Working data below:

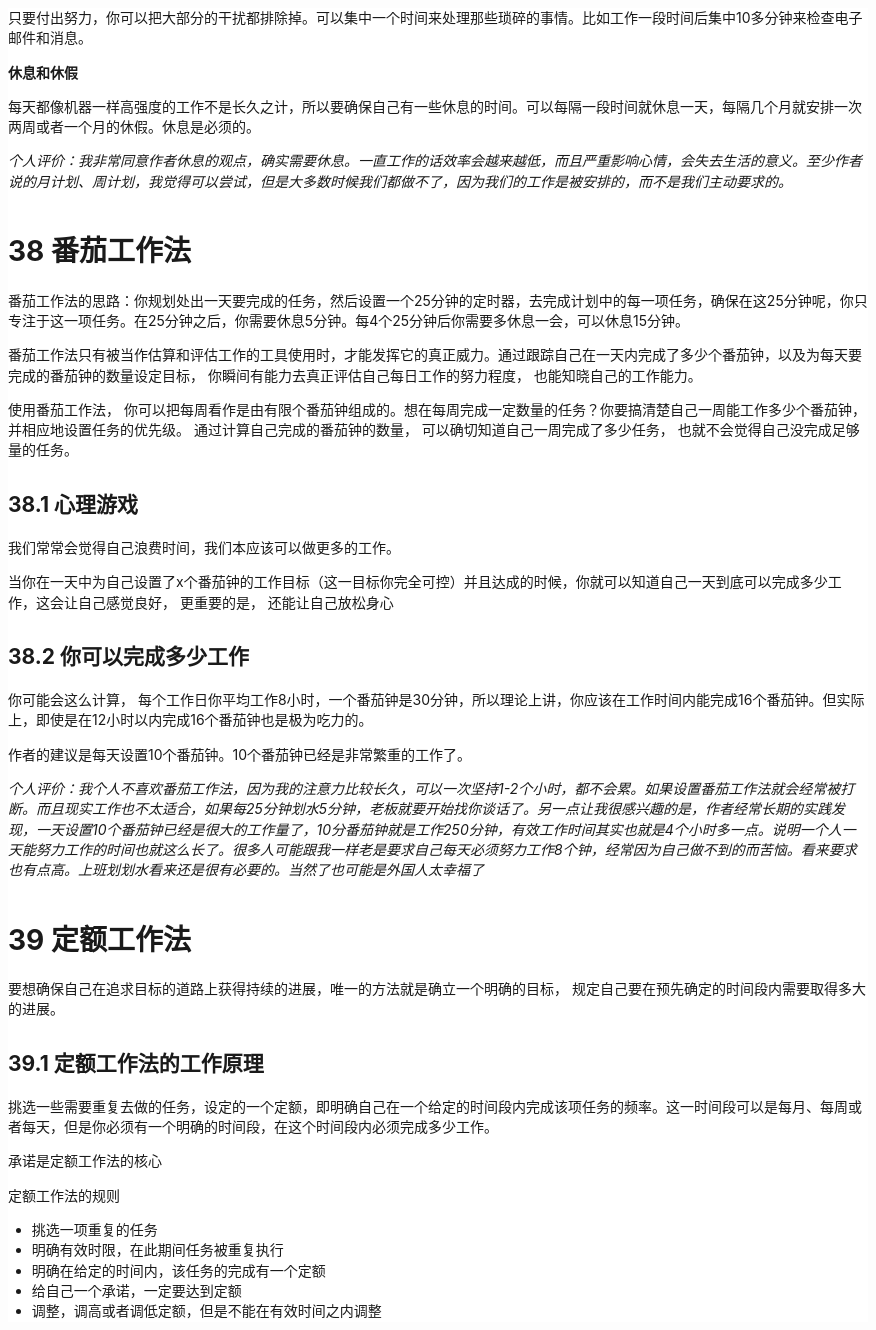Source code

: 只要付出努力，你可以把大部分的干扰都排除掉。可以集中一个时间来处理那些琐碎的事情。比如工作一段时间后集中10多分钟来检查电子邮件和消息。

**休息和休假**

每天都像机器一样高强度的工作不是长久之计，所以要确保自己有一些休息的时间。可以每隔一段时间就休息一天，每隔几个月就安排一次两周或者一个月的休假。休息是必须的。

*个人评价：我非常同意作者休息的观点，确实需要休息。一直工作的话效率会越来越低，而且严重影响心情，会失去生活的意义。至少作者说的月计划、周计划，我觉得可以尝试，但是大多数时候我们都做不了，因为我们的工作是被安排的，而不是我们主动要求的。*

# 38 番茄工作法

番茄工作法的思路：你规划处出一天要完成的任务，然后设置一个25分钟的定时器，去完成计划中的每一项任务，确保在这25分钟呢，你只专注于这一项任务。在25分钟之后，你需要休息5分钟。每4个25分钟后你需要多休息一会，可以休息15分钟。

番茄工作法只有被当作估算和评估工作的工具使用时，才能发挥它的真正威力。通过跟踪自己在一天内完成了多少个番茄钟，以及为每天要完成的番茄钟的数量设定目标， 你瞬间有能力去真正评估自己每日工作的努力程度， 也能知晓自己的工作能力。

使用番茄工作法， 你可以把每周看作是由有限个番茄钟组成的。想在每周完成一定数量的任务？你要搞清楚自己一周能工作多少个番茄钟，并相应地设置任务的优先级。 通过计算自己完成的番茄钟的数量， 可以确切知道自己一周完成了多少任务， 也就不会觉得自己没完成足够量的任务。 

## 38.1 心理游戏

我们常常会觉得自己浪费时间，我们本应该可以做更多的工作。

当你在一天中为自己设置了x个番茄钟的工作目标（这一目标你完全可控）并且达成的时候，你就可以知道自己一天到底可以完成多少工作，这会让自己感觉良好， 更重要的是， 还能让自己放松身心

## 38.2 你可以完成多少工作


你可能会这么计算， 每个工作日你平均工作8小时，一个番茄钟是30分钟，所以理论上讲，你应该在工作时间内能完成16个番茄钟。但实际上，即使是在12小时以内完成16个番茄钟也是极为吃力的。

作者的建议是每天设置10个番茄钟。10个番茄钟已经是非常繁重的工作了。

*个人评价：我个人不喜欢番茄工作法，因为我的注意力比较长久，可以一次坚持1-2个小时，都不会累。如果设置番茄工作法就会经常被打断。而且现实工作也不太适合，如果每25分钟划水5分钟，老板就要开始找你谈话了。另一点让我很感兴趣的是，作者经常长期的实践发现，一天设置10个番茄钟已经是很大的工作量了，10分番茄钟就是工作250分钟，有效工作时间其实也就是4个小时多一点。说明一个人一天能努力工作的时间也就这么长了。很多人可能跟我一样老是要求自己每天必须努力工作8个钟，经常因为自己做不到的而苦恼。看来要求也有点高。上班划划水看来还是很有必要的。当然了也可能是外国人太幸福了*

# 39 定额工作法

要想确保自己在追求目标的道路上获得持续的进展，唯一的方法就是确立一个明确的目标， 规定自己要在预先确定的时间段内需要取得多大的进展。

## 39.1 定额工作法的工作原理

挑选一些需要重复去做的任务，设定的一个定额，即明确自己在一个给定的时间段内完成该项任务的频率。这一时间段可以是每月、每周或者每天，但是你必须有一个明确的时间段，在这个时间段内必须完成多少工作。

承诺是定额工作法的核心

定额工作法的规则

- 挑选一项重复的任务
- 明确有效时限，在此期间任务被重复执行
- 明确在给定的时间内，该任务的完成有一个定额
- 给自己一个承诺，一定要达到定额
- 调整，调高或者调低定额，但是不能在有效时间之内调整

End of Working data.

**To do:** Transcribe exactly the lines that run from the first line of the records above through the line with "我们常常会觉得自己浪费时间，我们本应该可以做更多的工作。", and include both of those lines; pictures stay out.

**Response to the task:**
Source code

: 只要付出努力，你可以把大部分的干扰都排除掉。可以集中一个时间来处理那些琐碎的事情。比如工作一段时间后集中10多分钟来检查电子邮件和消息。

**休息和休假**

每天都像机器一样高强度的工作不是长久之计，所以要确保自己有一些休息的时间。可以每隔一段时间就休息一天，每隔几个月就安排一次两周或者一个月的休假。休息是必须的。

*个人评价：我非常同意作者休息的观点，确实需要休息。一直工作的话效率会越来越低，而且严重影响心情，会失去生活的意义。至少作者说的月计划、周计划，我觉得可以尝试，但是大多数时候我们都做不了，因为我们的工作是被安排的，而不是我们主动要求的。*

# 38 番茄工作法

番茄工作法的思路：你规划处出一天要完成的任务，然后设置一个25分钟的定时器，去完成计划中的每一项任务，确保在这25分钟呢，你只专注于这一项任务。在25分钟之后，你需要休息5分钟。每4个25分钟后你需要多休息一会，可以休息15分钟。

番茄工作法只有被当作估算和评估工作的工具使用时，才能发挥它的真正威力。通过跟踪自己在一天内完成了多少个番茄钟，以及为每天要完成的番茄钟的数量设定目标， 你瞬间有能力去真正评估自己每日工作的努力程度， 也能知晓自己的工作能力。

使用番茄工作法， 你可以把每周看作是由有限个番茄钟组成的。想在每周完成一定数量的任务？你要搞清楚自己一周能工作多少个番茄钟，并相应地设置任务的优先级。 通过计算自己完成的番茄钟的数量， 可以确切知道自己一周完成了多少任务， 也就不会觉得自己没完成足够量的任务。 

## 38.1 心理游戏

我们常常会觉得自己浪费时间，我们本应该可以做更多的工作。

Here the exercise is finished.